Below is a listing. Quote from it, exactly, the lines from the one containing "right back paw: (301, 340)" down to the one containing "right front paw: (621, 311)", both ends included, and nothing else.

** Material provided follows **

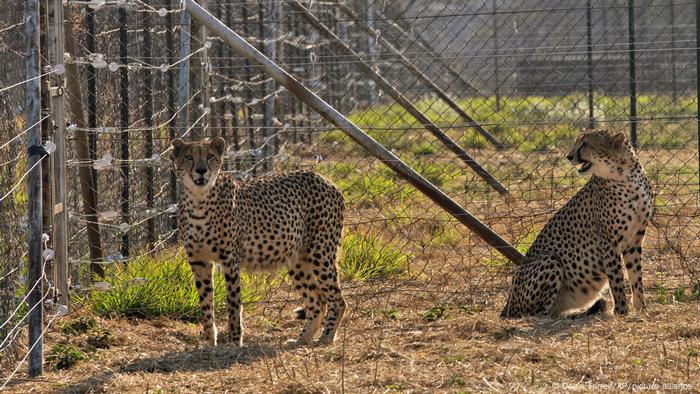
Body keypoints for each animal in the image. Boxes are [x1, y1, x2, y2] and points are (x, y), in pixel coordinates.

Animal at [172, 137, 348, 346]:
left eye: (210, 156)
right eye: (189, 157)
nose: (201, 170)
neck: (198, 201)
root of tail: (323, 178)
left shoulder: (230, 260)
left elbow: (234, 303)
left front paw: (234, 341)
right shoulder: (199, 261)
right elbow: (206, 303)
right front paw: (209, 342)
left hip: (320, 253)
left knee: (337, 300)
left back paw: (326, 337)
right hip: (297, 260)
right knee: (317, 302)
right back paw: (301, 340)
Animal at [500, 131, 652, 318]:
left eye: (585, 144)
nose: (569, 156)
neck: (627, 177)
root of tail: (507, 304)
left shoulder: (634, 240)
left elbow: (636, 276)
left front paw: (641, 309)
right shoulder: (609, 241)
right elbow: (616, 279)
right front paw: (621, 311)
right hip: (550, 259)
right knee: (539, 313)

** End of Material provided **

Exercise response:
right back paw: (301, 340)
Animal at [500, 131, 652, 318]:
left eye: (585, 144)
nose: (569, 156)
neck: (627, 177)
root of tail: (507, 304)
left shoulder: (634, 240)
left elbow: (636, 276)
left front paw: (641, 309)
right shoulder: (609, 241)
right elbow: (616, 279)
right front paw: (621, 311)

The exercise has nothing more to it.